Rain, kalau aku bisa buka mataku lagi, kamu akan jadi orang pertama yang aku ingin lihat. Aku mau lihat kamu senyum, Rain. Kita akan ke pantai lagi, kali ini sepuas kamu seberapa lamapun aku gak akan protes. Kita rayain di tempat favoritmu, ya. Aku juga bakalan jujur sama perasaanku ke kamu selama ini,
Rain. Aku gak akan takut lagi untuk mulai semuanya sama kamu. Kalau dokter bedahku lagi galau saat operasi terus saraf ku tersenggol dan aku lupa sama semua tentang kita, aku mau kamu jangan lelah yaa buat aku ingat lagi sama kamu. Kamu, bukan hanya di sarafku tapi disini, di hatiku, Rain.
Tapi.. Kalau operasi ini gagal, aku gak akan menyesal. Tapi kamu jangan sedih yaa.. Aku gak kemana-mana, aku tetap bisa melihatmu dari tempatku berada. Oya, aku pasti udah ketemu mama kamu, aku akan cerita sama mama kalau beliau berhasil membesarkan putrinya yang sekarang punya hati lembut dan tulus. Kamu mau titip salam apa buat mama kamu?
Rain, makasih udah jadi Rain yang bawa pelangi untuk hidupku.
Kali ini aku benar-benar tidak mampu untuk membendung air mataku lagi. Aku menyayanginya, lebih dari sebatas teman, dan sekarang aku tahu kalau dia pun sama. Aku berjalan mendekati pintu ruang operasi. Menyentuh kaca pintu buram itu. Bintang di dalam sana.
Dokter keluar dari ruangan itu. Operasi Bintang selesai.
“Maaf, operasi pengangkatan tumornya sudah selesai. Tapi terjadi pendarahan. Kita hanya bisa menunggu keajaiban. Kami sudah mengupayakan semaksimal mungkin. Tolong dibantu doa yaa.” Dokter meninggalkan kami. Ku lihat ibu memeluk ayah, tangisannya semakin menjadi. Kakak laki-laki Bintang terlihat tegar, istrinya menangis di sebelahnya, merangkul lengan suaminya.
Tak lama kemudian Bintang dipindahkan ke ruang ICU. Kini aku di sebelahnya, menggenggam tangannya dengan erat. Selang oksigen terpasang di hidungnya, beberapa kabel indikator juga melekat ditubuhnya.

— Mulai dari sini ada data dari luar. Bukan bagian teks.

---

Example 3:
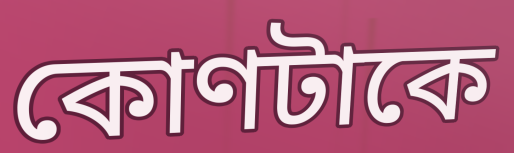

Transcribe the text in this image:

কোণটাকে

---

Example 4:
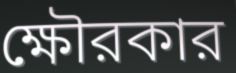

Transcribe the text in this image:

ক্ষৌরকার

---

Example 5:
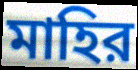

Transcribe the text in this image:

মাহির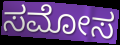
ಸಮೋಸ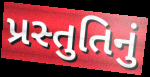
પ્રસ્તુતિનુંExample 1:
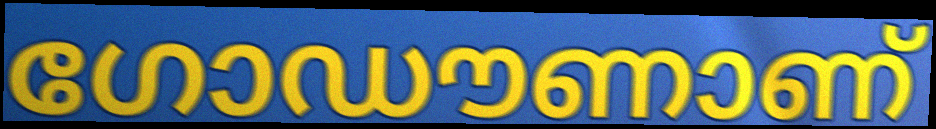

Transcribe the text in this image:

ഗോഡൗണാണ്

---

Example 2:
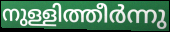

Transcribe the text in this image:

നുള്ളിത്തീർന്നു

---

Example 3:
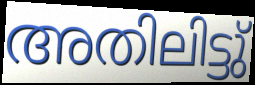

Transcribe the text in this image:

അതിലിട്ടു്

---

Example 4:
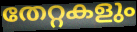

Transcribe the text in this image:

തേറ്റകളും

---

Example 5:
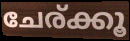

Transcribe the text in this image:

ചേര്ക്കൂ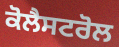
ਕੋਲੈਸਟਰੋਲ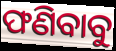
ଫଣିବାବୁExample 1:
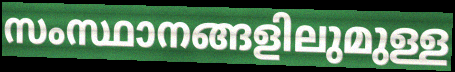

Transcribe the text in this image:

സംസ്ഥാനങ്ങളിലുമുള്ള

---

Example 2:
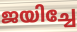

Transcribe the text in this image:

ജയിച്ചേ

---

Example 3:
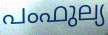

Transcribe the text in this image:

പംഫുല്യ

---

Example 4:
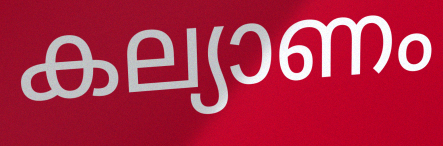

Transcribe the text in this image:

കല്യാണം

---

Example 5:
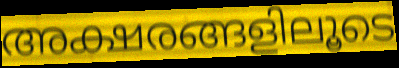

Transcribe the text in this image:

അക്ഷരങ്ങളിലൂടെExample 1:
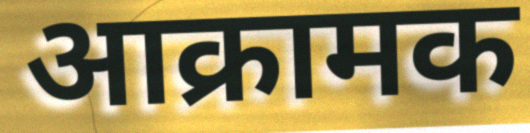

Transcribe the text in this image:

आक्रामक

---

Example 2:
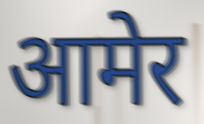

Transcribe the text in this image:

आमेर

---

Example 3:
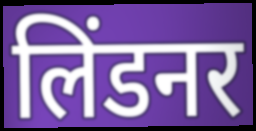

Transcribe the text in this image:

लिंडनर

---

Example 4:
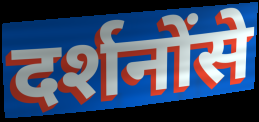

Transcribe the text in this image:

दर्शनोंसे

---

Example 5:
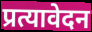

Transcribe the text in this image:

प्रत्यावेदनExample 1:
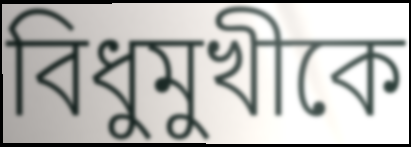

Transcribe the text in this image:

বিধুমুখীকে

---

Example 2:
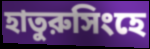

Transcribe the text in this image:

হাতুরুসিংহে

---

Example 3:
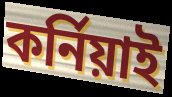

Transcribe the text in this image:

কর্নিয়াই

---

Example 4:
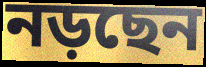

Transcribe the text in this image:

নড়ছেন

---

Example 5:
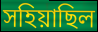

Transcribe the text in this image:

সহিয়াছিলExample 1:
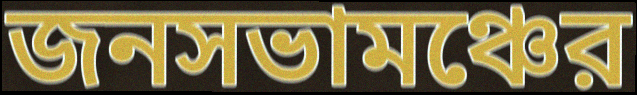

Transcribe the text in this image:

জনসভামঞ্চের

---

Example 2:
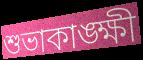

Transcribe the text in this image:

শুভাকাঙ্ক্ষী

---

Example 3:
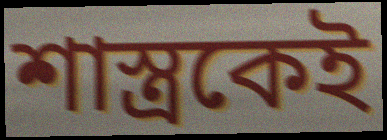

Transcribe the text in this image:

শাস্ত্রকেই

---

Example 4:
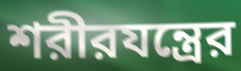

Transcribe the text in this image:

শরীরযন্ত্রের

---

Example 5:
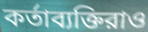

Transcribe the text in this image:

কর্তাব্যক্তিরাওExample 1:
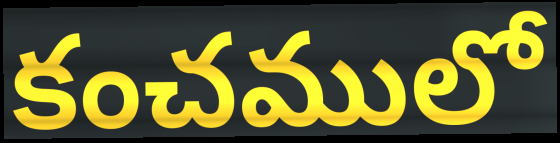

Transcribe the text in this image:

కంచములో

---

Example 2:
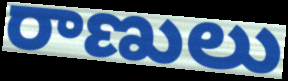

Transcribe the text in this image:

రాణులు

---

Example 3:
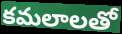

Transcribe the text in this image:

కమలాలతో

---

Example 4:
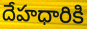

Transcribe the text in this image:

దేహధారికి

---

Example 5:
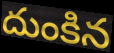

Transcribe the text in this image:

దుంకినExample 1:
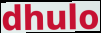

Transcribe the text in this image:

dhulo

Perban di kepalanya masih basah.
“Bin, gw udah baca surat lo. Lo bangun yaa, Bin. Jangan lama-lama tutup matanya. Gw janji gak bakalan bikin lo marah dan kesel lagi. Gw disini, Bin. Gw nungguin lo bangun.”

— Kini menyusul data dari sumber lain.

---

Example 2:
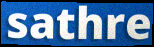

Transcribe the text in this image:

sathre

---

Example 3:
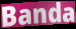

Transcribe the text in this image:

Banda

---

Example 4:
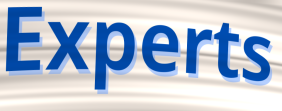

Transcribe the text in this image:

Experts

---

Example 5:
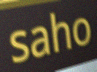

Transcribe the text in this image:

saho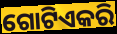
ଗୋଟିଏକରି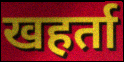
खहर्ता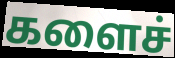
களைச்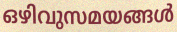
ഒഴിവുസമയങ്ങൾ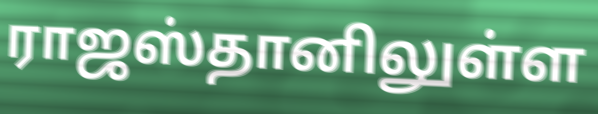
ராஜஸ்தானிலுள்ளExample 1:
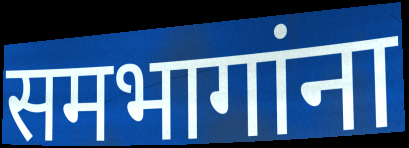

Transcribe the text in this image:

समभागांना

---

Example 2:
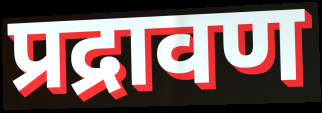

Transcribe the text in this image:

प्रद्रावण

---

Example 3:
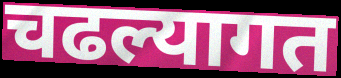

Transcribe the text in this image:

चढल्यागत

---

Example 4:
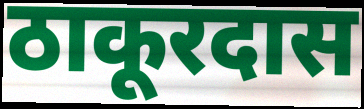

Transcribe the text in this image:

ठाकूरदास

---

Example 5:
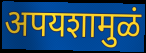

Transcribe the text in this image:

अपयशामुळं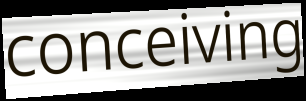
conceiving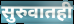
सुरुवातहीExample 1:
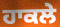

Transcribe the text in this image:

ਹਾਕਲੇ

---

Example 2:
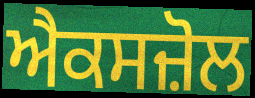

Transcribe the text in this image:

ਐਕਸਜ਼ੋਲ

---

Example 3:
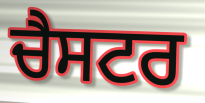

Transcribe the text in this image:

ਚੈਸਟਰ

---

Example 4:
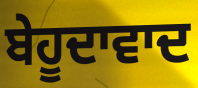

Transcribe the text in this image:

ਬੇਹੂਦਾਵਾਦ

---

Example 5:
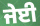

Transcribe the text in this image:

ਜੇਈ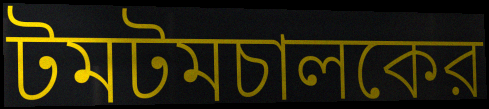
টমটমচালকেরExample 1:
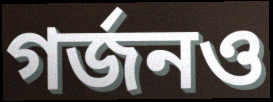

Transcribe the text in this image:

গর্জনও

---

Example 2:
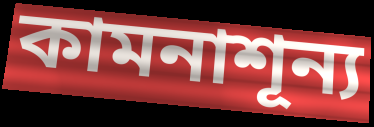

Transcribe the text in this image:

কামনাশূন্য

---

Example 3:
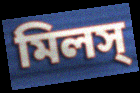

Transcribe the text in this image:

মিলস্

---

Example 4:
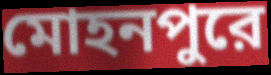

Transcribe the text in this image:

মোহনপুরে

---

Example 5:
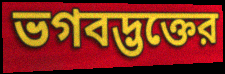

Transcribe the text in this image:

ভগবদ্ভক্তের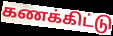
கணக்கிட்டு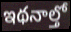
ఇథనాల్తో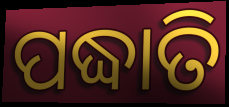
ପଦ୍ଧାତି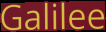
GalileeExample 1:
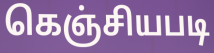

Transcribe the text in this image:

கெஞ்சியபடி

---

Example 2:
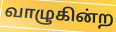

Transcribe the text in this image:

வாழுகின்ற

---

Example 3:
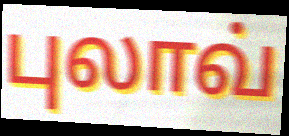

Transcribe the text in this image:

புலாவ்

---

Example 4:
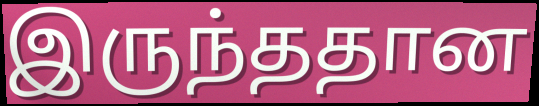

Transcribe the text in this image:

இருந்ததான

Aku tahu Bintang mendengarku meski matanya tertutup. Bulir air mata menetes di ekor matanya. Ku eratkan genggamanku. Aku lihat salah satu indikator pada layar berkedip, dokter dan suster segera menghampiri. Memintaku keluar. Aku ingat saat mama pernah dipasang kabel indikator, indikator itu adalah indikator nadi dan jumlah oksigen dalam darah. Angka pada layar indikator itu semakin menurun. Keadaan Bintang memburuk. Aku tak mampu berkata apapun saat keluar dari ruang ICU dan melihat keluarganya disana.